Strona:PL Karol Dickens - Wielkie nadzieje Tom II.djvu/196

Ta strona została przepisana.

Starałam się przestrzedz cię o tem. Nie czyniłam tego?
Z bólem odrzekłem: „tak, tak“.
— Nie zważałeś na przestrogi, przypuszczając, że nie o tem chciałam mówić. Czy nie tak?
— Byłem przekonany, że masz oziębłą naturę. Tak młoda jeszcze, niedoświadczona, piękna!
— Otóż jest to w mej naturze, w naturze wyrobionej we mnie. Mówiąc to, czynię wielką różnicę między tobą a innymi. Więcej nie mogę uczynić.

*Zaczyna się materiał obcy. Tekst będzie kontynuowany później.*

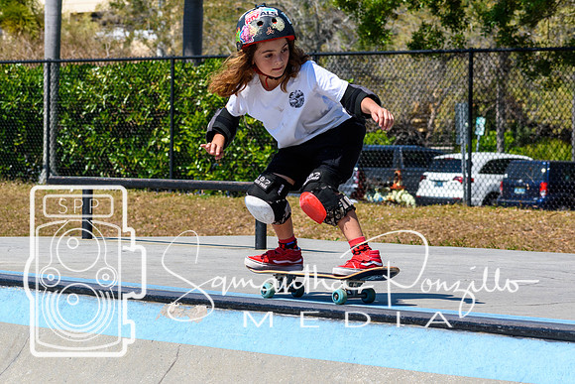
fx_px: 2444
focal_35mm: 153
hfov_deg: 13.4
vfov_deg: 9.0
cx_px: 288
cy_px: 192
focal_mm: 102
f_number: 8
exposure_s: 1/1000
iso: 200
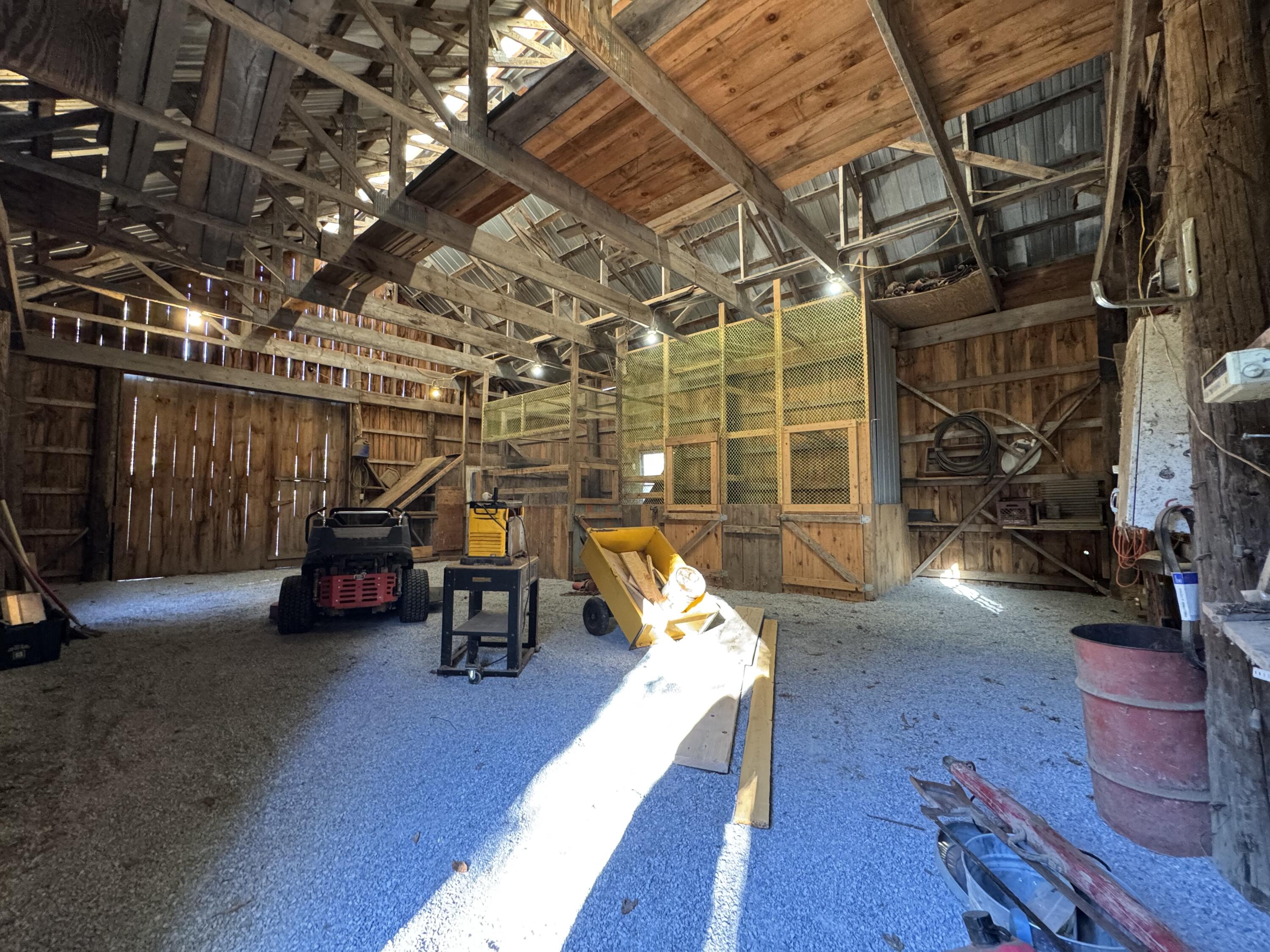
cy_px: 476
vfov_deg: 85.7
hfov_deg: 102.1
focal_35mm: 14
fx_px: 514
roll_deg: +0.3
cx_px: 635
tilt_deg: +2.6
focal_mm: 2.22
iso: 640
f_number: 2.2
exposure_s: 1/60
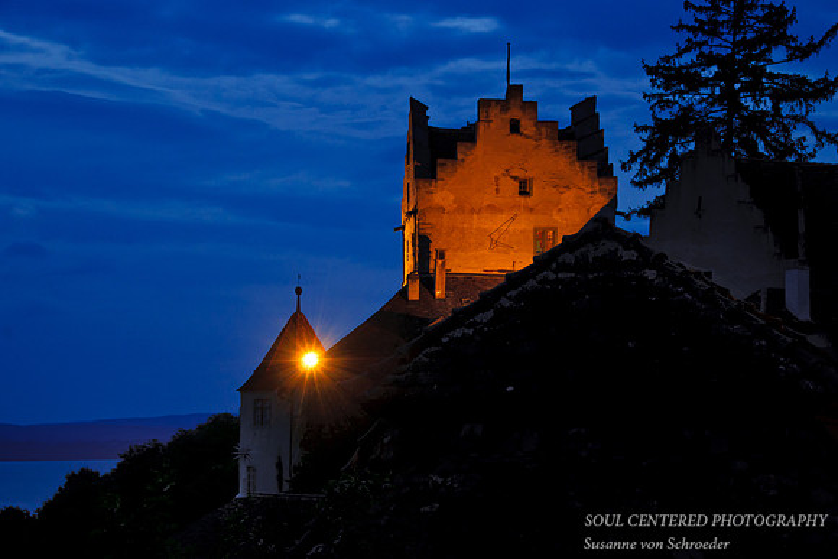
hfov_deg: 20.9
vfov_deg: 14.0
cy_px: 280
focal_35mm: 98
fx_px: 2270
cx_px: 419
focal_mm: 65
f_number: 9.5
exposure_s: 1.5
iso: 400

— Czy prawda, że Bentel Drummel bawi tu w mieście i stara się o ciebie?
— Prawda — odrzekła obojętnie, prawie ze wstrętem.
— Prawda, że ty dajesz mu nadzieje, jeździsz z nim konno i że dziś ma być tu na obiedzie?
— Prawda.
— Nie możesz kochać go, Estello!
Palce jej po raz pierwszy się zatrzymały i z przejęciem rzekła:
— Cóż ci mówiłam? Wciąż posądzasz że co innego mówię, niż myślę?
— Nie wyjdziesz za mąż za niego?
Popatrzyła na panią Chewiszem, pomyślała chwilkę i rzekła:
— Dlaczego nie wyznać ci prawdy? Wychodzę za niego.